Pada saat ini, Tantri Wijaya di podium berbalik sedikit, fokus pada wanita itu, berpura-pura membela, "Apakah dia melakukan kesalahan? Meskipun Amanda Bakti memiliki situasi keluarga yang sulit, aku tinggal di asrama bersamanya selama empat tahun. Aku percaya dalam karakternya. Dia tidak akan mengganggu orang lain."

Aksen palsu Tantri Wijaya sebenarnya berasal dari latar belakang Amanda Bakti.

Wanita itu juga dengan tajam menangkap maksud dari kata-katanya, "Oh, ternyata begitu, tidak heran kartu kredit suamiku digunakan puluhan ribu setiap bulan. Sepertinya kamu telah menghasilkan uang darinya."

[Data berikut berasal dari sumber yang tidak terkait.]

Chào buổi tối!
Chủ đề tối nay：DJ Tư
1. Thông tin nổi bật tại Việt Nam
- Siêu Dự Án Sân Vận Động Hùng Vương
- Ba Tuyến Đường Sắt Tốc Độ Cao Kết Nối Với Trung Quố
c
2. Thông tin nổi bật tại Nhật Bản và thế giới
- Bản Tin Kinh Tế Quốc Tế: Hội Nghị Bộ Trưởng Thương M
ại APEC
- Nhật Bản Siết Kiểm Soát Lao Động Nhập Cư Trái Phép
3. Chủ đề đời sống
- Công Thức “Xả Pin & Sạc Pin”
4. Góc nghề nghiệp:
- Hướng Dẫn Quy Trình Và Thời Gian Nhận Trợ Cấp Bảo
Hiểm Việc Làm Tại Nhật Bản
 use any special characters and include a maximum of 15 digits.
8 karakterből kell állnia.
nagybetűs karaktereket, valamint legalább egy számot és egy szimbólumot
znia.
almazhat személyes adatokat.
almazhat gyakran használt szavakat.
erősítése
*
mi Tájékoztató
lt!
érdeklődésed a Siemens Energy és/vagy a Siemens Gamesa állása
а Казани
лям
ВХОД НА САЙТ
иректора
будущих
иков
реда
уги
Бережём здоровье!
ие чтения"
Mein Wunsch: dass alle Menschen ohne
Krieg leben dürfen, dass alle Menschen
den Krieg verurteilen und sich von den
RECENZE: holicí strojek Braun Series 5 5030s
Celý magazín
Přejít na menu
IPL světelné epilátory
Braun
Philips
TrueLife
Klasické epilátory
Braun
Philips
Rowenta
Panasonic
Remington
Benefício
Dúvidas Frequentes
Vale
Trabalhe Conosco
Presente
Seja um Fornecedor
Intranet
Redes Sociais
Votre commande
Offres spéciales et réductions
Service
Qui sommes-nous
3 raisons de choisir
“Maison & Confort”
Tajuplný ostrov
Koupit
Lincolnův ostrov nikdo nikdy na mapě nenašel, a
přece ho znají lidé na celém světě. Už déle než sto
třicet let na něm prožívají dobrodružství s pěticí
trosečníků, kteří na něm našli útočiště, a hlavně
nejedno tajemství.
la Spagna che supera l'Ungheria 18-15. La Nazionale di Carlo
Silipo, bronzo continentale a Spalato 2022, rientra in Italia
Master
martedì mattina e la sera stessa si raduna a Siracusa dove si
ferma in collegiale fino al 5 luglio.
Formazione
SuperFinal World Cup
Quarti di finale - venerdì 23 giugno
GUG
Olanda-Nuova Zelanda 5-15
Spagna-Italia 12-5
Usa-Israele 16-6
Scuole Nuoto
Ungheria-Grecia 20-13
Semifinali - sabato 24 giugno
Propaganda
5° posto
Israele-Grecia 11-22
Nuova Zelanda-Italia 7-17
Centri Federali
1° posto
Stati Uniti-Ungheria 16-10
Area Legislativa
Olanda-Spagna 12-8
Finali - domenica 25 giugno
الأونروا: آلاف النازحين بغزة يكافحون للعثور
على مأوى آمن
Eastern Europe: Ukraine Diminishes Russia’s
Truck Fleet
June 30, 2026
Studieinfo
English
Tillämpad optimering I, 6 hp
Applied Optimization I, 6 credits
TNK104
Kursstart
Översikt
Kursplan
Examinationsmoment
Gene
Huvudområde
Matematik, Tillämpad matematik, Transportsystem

Dalam situasi ini, Amanda Bakti tampaknya telah menjadi sasaran kritik publik.

Bahkan jika asisten dosen menutup pintu kelas, pintu kayu biasa tidak memberikan isolasi suara sama sekali.

Para mahasiswa di luar pintu telah berkumpul semakin banyak.

Pada saat ini, di hadapan ejekan dan provokasi wanita itu dan pedang dari mulut ke mulut Tantri Wijaya, Amanda Bakti memandang mereka dengan tatapan kosong, alis dan matanya tertutup oleh embun dan menghela nafas, "Apakah itu cukup?"

Wanita itu tidak menyadari rasa dingin di mata Amanda Bakti. Dia bergegas ke meja dengan langkah cepat dan mengangkat tangannya dengan niat untuk menamparnya, "Kamu masih berani untuk berbicara? Hari ini aku akan mengajarimu, gadis yang tak tahu malu!"

Dia berdiri dan Amanda Bakti sedang duduk, dalam hal ini wanita itu memiliki ruang mutlak untuk mendapatkan keuntungan.

Melihat adegan ini, para dosen berseru dan ingin melangkah maju untuk membantu, sementara Tantri Wijaya hanya berdiri di sana, tersenyum penuh kemenangan.